Reputation: 724
I have a table that contains ~1mil rows that looks like so
GROUP | ID
A AED12
A 6D04K
A AED12
B VFR54
B VFR54
B 9KMN2
B AED12
C 9KMN2
C 9KMN2
C VFR54
I would like to have an output that counts the number of duplicates that is grouped by 'GROUP' WHILE also seeing which 'IDs' are present across multiple groups (reference 'AED12' that is in both GROUP A and B).
I am using this query for first question of duplicates across each group
select GROUP, ID, count(ID)
from TABLE1
group by GROUP, ID
having count(ID) > 1
;
output of query above
GROUP | ID | COUNT
A AED12 2
B VFR54 2
C 9KMN2 2
I would like to sum the number of duplicates per group (how many dups are in Group A, B, etc.) which would like so (made up #s for example purposes)
GROUP | Sum of Dups IDs
A 2134
B 23321
C 11235
While also identifying which IDs are present in more than one group and count how many are present across the groups. Output would be something like a case when field that says is ID present in more than 1 group, if so 'true', if not - 'false'. Still thinking about how to count/group what the output would look like since there are million plus rows..

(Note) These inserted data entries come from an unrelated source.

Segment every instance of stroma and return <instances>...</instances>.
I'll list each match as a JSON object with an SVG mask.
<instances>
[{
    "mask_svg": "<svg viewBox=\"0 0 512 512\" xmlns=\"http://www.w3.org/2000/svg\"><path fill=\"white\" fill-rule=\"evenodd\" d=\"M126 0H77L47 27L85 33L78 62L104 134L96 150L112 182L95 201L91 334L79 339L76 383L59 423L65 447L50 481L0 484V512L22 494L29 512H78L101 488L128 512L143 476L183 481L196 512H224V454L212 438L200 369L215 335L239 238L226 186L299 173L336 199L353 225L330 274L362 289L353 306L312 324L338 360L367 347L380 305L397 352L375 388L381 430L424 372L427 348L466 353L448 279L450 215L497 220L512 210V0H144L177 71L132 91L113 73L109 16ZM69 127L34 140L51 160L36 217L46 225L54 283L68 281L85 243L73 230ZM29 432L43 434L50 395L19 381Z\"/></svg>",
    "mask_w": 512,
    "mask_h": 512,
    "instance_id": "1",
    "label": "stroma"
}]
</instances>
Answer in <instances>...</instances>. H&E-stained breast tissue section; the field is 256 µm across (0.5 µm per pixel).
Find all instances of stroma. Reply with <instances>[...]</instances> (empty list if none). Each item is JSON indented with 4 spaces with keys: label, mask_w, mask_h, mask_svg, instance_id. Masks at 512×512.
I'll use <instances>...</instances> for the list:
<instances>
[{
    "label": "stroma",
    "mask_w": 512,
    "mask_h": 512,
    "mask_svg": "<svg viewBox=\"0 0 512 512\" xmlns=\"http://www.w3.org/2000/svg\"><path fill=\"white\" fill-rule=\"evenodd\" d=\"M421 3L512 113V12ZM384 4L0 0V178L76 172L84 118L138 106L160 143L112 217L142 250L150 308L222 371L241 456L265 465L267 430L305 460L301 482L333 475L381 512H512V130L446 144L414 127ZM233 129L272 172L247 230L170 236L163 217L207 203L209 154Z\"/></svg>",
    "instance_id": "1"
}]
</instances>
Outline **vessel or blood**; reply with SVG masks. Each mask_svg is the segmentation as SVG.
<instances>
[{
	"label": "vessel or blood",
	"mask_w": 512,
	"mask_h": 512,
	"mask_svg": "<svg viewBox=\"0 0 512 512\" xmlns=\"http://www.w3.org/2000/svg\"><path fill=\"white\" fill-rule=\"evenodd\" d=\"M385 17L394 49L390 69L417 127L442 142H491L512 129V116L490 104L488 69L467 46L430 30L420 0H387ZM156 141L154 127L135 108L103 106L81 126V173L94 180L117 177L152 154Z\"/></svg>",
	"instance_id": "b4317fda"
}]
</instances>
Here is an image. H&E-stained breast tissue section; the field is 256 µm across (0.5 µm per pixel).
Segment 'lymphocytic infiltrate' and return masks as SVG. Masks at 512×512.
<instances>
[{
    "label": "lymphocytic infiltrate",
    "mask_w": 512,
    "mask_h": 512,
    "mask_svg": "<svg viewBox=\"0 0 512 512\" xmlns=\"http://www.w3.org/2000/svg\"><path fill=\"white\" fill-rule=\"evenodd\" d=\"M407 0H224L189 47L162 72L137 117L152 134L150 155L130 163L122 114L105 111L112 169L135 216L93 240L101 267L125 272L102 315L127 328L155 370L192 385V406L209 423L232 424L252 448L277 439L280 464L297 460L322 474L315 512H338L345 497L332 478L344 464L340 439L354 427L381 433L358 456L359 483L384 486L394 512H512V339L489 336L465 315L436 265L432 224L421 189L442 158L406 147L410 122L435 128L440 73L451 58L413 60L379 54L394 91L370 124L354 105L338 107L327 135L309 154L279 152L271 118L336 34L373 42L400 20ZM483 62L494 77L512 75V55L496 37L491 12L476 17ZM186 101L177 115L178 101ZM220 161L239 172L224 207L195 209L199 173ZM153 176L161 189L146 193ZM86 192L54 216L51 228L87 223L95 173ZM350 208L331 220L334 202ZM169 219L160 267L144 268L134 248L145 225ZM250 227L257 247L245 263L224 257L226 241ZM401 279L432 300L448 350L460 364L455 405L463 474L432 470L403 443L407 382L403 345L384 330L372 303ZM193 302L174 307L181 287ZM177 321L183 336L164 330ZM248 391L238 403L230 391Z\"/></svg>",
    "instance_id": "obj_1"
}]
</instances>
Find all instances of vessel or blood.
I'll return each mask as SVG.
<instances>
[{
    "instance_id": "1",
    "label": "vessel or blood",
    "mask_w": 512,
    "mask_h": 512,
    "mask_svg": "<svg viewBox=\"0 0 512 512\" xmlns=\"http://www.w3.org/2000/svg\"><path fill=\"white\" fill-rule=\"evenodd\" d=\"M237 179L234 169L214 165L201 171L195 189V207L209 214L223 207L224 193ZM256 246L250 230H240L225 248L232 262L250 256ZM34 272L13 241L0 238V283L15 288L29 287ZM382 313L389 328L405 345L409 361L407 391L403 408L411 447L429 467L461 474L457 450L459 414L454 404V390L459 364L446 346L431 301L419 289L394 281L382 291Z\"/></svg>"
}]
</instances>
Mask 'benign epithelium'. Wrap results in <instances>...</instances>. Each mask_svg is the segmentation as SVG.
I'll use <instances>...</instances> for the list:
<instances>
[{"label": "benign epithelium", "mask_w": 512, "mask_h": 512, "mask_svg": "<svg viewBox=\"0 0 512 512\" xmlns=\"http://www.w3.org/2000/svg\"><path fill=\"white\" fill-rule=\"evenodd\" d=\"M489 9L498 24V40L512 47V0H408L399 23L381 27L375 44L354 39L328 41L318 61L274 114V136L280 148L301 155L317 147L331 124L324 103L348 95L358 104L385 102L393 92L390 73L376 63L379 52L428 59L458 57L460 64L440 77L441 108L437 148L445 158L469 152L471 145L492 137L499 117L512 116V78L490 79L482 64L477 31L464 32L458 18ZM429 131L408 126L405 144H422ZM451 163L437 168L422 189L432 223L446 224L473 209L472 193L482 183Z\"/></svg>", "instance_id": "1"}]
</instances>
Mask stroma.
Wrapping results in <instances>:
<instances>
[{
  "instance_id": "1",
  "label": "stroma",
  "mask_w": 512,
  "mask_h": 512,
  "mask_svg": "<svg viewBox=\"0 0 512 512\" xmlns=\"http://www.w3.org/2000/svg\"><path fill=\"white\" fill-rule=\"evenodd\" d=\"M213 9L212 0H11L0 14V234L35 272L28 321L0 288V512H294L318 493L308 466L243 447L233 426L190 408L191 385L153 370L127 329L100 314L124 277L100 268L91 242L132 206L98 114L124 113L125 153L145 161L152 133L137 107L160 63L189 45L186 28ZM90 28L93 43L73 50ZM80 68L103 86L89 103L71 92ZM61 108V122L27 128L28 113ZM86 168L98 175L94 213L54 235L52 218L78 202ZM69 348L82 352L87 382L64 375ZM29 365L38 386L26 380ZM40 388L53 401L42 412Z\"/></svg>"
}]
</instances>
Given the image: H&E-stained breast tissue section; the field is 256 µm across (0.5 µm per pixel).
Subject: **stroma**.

Any help would be much appreciated - new to Snowflake.
Upvotes: 2
Views: 1613
Reputation: 1269503
You can count the number of different groups an id appears in using window functions and then aggregate. Here is an example counting singletons and pairs:
select group,
count(*) as num_elements,
count_if(num_groups = 1) as num_onesies,
count_if(num_groups = 2) as num_twosies
from (select t.*,
count(*) over (partition by id) as num_groups
from table1 t
) t
group by group;
EDIT:
If you have duplicates, it is probably best to remove them before doing the above processing:
select group,
count(*) as num_elements,
count_if(num_groups = 1) as num_onesies,
count_if(num_groups = 2) as num_twosies
from (select t.*,
count(*) over (partition by id) as num_groups
from (select distinct group, id
from table1 t
) t
) t
group by group
Upvotes: 2